Drought watch issued
The Virginia Department of Environmental Quality (DEQ) issued a drought watch last Wednesday for counties in the Heart of Virginia, including Prince Edward, Buckingham and Cumberland.
A news release from the DEQ cites that the drought watch advisory “is intended to increase awareness of conditions that are likely to precede a significant drought event and to facilitate preparation for a drought.”
The release cites that precipitation totals have been less than 75 percent of normal over the past 90 days and less than 25 percent of normal over the last 30 days across a good portion of the areas covered by the Middle James, Roanoke River and Shenandoah regions, according to findings from the Virginia Drought Monitoring Task Force.
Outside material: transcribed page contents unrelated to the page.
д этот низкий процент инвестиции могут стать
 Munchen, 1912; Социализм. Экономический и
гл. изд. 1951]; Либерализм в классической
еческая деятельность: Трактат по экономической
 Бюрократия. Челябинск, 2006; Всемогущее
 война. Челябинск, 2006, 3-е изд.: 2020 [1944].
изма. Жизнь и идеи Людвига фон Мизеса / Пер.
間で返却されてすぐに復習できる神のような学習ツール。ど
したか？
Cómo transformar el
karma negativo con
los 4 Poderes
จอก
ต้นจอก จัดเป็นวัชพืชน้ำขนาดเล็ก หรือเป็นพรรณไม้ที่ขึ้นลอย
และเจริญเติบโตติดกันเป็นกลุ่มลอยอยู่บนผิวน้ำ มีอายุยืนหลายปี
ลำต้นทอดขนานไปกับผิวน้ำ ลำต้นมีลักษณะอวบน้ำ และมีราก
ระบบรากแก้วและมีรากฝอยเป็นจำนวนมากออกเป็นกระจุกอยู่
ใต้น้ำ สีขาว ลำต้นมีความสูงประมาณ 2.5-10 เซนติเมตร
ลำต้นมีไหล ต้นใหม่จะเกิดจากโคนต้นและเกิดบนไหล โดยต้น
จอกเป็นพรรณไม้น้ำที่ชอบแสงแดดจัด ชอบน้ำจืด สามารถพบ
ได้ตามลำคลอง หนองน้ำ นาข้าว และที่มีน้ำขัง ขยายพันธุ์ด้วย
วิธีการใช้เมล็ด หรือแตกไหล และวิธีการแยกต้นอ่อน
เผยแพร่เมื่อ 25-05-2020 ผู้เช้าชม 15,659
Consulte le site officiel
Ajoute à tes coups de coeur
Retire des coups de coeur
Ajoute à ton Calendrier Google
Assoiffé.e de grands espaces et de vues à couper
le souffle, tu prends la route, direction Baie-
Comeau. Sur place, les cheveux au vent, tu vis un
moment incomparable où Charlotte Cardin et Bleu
The release and task force cite that stream flows are “lower than 75 percent to 95 percent of recorded flows, indicating a moderate to severe hydrologic drought – a period of below-average water content in streams, aquifers, lakes and soils.”
Groundwater levels have also been lower than 75 percent to 95 percent compared with recorded levels from the previously recorded September and October levels, the release cites.
Area officials say they are investigating the area and monitoring water levels for potential drought.
Mike Markley, utilities director with Buckingham County said the county has been monitoring reservoir levels in the county since drought had first been reported.
“The water level has remained above the overflow the entire time and after the rain the reservoir level is now 4.37 inches above the overflow,” Markley said. “We will continue to monitor this level, but at this time we feel like we are OK.”
Wade Bartlett, county administrator with Prince Edward County said he had spoken to farmers earlier in the week, who cited that due to recent rain in the area that they have seen better conditions than had been present before. He said that conditions had been worse in the summer, in July and August, and had created a slight impact to agriculture in the area.
He noted the county does not have a public water supply, and that the majority of citizens use wells.
“Right now, there has been no adverse effects in Prince Edward County,” Bartlett said.
Farmville Town Manager Gerald Spates said the town’s water supply comes from the Appomattox River and is processed at a nearby water plant.
“We still have to monitor the river and make sure that everything is OK, but right now we are in pretty good shape,” Spates said. “We expect to remain so.”
Bill Hayden with the DEQ’s public affairs and media relations department said representatives evaluate water and drought conditions throughout the state. Watches differ from warnings, he said, noting that warnings are issued when drought conditions have progressed in an area.
“Watches are to put people on notice that the conditions are there for a drought to develop quickly,” Hayden said.
Hayden noted a list of actions businesses and residents can take to conserve water, including reducing or eliminating lawn watering and conserving water indoors while washing dishes.
“Conserving water is always a good idea, even if we’re not in a drought condition,” Hayden said.